There is one further fact. Captain Hazelwode is an independent contractor, not an employee of Valdez Inc. He is the sole shareholder and sole director of “Hazelwode Captainry Ltd.”, another Liberian company.

Our client Hexxon knows that it is going to be sued in British Columbia for negligence by individuals and businesses who have been disrupted by the spill including the Alaskan seafood industry, property owners and environmental groups. We are expecting approximately 38,000 plaintiffs. Hexxon’s overall strategy is to blame Captain Hazelwode as much as possible.

The firm and our client would like your preliminary assessment of what corporate law defenses we might have. We know that you are not very experienced in the area so all we really need is a point form list of questions and observations regarding the corporate law principles that might apply to provide us with some defenses based on corporate structure, and/or deny us those defenses.

If you think that there may be further facts that it would be either helpful or important to know, indicate briefly what they are. As well, please try and limit your memo to no more than four pages or less (one and half spacing).”

 

ASSIGNMENT #2 (Due by 9 AM Monday November 21, 2016)

You are a young corporate lawyer at the well-known British Columbia law firm Wie, Haight, Raye & Darr. The firm’s client Gates Williams makes an appointment to meet with you. He arrives at your office with J.O.B. Steves whom he introduces as his partner in a new venture. Mr. Williams asks you to incorporate a new company under the BCBCA.

They tell you that the company is being formed to exploit a potentially highly profitable new business opportunity that has arisen as the result a decision by the Canadian International Development Agency (“CIDA”) an agency of Canada’s Department of External Affairs to invite tenders from private sector companies for contracts to provide services that CIDA wishes to have provided in Guatemala. Mr. Williams mentions that Mr. Steves’ son-in-law is a very senior official at CIDA.

Mr. Williams that the shareholdings in the new company will be as follows:

  1. Gates Williams 1000 Class A Voting common shares to be paid for in cash
  2. O.B. Steves 1000 Class A Voting common shares to be paid for in cash
  3. C. Ahn 100 Class A Voting common shares (who is not at the meeting) to be paid for in cash

Mr.
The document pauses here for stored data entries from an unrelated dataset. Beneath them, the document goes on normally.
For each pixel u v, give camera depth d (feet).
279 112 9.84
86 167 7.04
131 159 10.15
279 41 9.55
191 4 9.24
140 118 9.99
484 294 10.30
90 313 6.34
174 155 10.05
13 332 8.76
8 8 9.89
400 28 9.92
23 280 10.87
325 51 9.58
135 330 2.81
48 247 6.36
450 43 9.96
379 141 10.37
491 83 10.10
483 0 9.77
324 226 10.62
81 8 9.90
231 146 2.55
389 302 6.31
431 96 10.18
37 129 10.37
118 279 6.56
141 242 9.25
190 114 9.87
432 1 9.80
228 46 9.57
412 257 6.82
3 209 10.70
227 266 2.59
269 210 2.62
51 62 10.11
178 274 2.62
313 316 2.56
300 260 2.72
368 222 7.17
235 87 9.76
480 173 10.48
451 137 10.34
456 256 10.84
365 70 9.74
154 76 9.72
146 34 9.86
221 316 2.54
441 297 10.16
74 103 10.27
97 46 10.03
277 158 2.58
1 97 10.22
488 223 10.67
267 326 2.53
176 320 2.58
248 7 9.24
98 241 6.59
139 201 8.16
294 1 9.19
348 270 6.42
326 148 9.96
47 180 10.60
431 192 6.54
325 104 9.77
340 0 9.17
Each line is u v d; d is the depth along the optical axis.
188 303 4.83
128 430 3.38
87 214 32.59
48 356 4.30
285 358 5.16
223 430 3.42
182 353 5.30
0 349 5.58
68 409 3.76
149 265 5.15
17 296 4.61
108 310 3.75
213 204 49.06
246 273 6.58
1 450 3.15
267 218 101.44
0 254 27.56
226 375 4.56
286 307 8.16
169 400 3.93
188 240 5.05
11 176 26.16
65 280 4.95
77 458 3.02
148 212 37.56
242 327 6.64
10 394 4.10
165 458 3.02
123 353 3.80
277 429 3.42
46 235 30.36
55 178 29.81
Williams asks you whether Wie, Haight, Raye & Darr would take 200 Class A Voting common shares in lieu of fees.

Since Mr. Williams and Mr. Steves are in rather a rush they tell you that the company should have standard form articles along the lines of the model BC Articles (on TWEN), that Mr. Williams will be the sole officer and director of the company and that Mr. Steves will call later with additional instructions and information. Later the same day Mr. Williams (not Mr. Steves) calls and asks you prepare an employment agreement between Mr. Williams as President & CEO, and the new company. The employment agreement will have a term of two years and provide a salary of $500,000 per year.

Please identify briefly any legal or, in the light of the following provisions of the Law Society of BC Code of Professional Conduct, any ethical issues: s. 1.1-1 (definition of “conflict of interest”); s. 3.2-7; s. 3.2-8; s. 3.4-1; s. 3.4-28.

Please answer in three pages or less (one and half spacing). It is not necessary to repeat the facts.